So there was a writing prompt on tumblr that was like 'The dead spinning in their graves is a real thing and now used to generate electricity. Your job is to come up with the best ideas to piss off the deceased in order to maximize energy production' and because I'll be salty about 686 in my grave I wrote this.


What The Future Holds

by hashtagartistlife

The idea catches on like wildfire. A hundred years into the future, people begin to write in lists of things that will piss them off into their will, seeing energy generation as a civic duty that they can contribute to long after their death. Dead bodies are buried no longer according to family relations, but according to what things will piss them off most in order for efficient insulting and subsequent synchronised turning in graves. Old grandmothers who get annoyed that someone would dare substitute butter with low-fat sunflower seed oil in their chiffon cake recipe. Plots of dead Republicans right next to a Democrat stronghold, and vice versa. Harry Potter fans in mass graveyards, having 'DID YOU PUT YOUR NAME IN THE GOBLET OF FIYAH' being played over them 24/7. The list is endless, and the world suffers no shortage of energy.

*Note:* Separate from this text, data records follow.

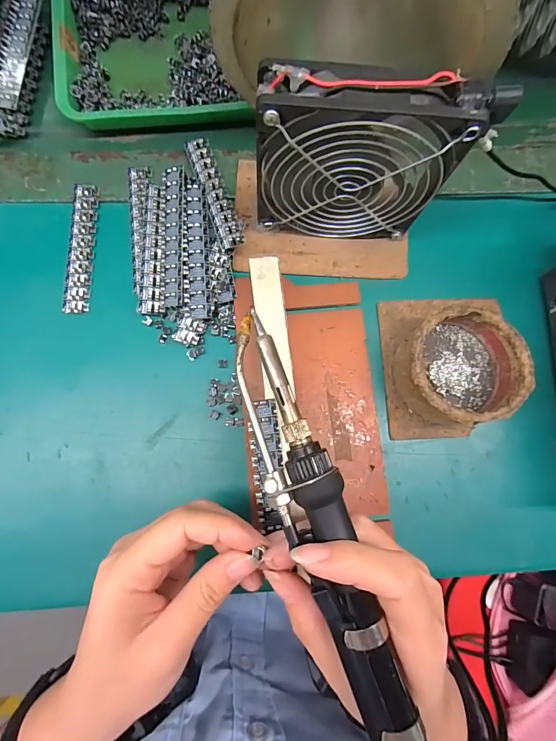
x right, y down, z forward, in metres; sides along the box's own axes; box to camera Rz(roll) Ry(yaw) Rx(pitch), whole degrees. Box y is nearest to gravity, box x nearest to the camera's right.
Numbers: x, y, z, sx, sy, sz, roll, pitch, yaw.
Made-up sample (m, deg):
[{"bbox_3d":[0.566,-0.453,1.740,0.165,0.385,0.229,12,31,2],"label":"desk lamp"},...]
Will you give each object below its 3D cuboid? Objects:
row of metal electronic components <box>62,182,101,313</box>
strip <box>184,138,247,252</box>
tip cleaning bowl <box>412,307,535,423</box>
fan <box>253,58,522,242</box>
[{"bbox_3d":[-0.157,-0.098,0.285,0.019,0.004,0.107,2,82,-2],"label":"row of metal electronic components"},{"bbox_3d":[-0.051,-0.143,0.285,0.020,0.005,0.105,-20,75,-6],"label":"strip"},{"bbox_3d":[0.132,-0.002,0.261,0.079,0.042,0.077,0,82,-2],"label":"tip cleaning bowl"},{"bbox_3d":[0.050,-0.128,0.234,0.125,0.128,0.030,4,82,-2],"label":"fan"}]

Amid such wildly energetic plots and creative insults, you encounter a graveyard of significant size, that is apparently generating an incredible amount of energy - but you can't for the life of you figure out why the hell so many people would be enraged by what the insulter is calling out. You take the insulter aside and ask for the back story to the plot, how such a simple insult can cause so many people to turn in their graves - extremely energetically and indignantly, if the stats you see on the computer before you are any measure. The insulter shrugs.

"'Heard tell that this is a plot for fans of some manga. Blech? Bleach? I don't really remember. What do you think I am, a historian? I just do the job, buddy."

"Well, what is it exactly you're calling out?" you ask, entirely intrigued. It'd been difficult to hear over the sounds of the electricity being generated, but you know the insult is dramatically short, only one or two words at most. "They can't possibly all be insulted with something so short!

The insulter shrugs. "See for yourself," he says, before turning back to the graveyard.

"686!" he calls out over the din, and, once again, everyone in the Bleach graveyard turn in their graves.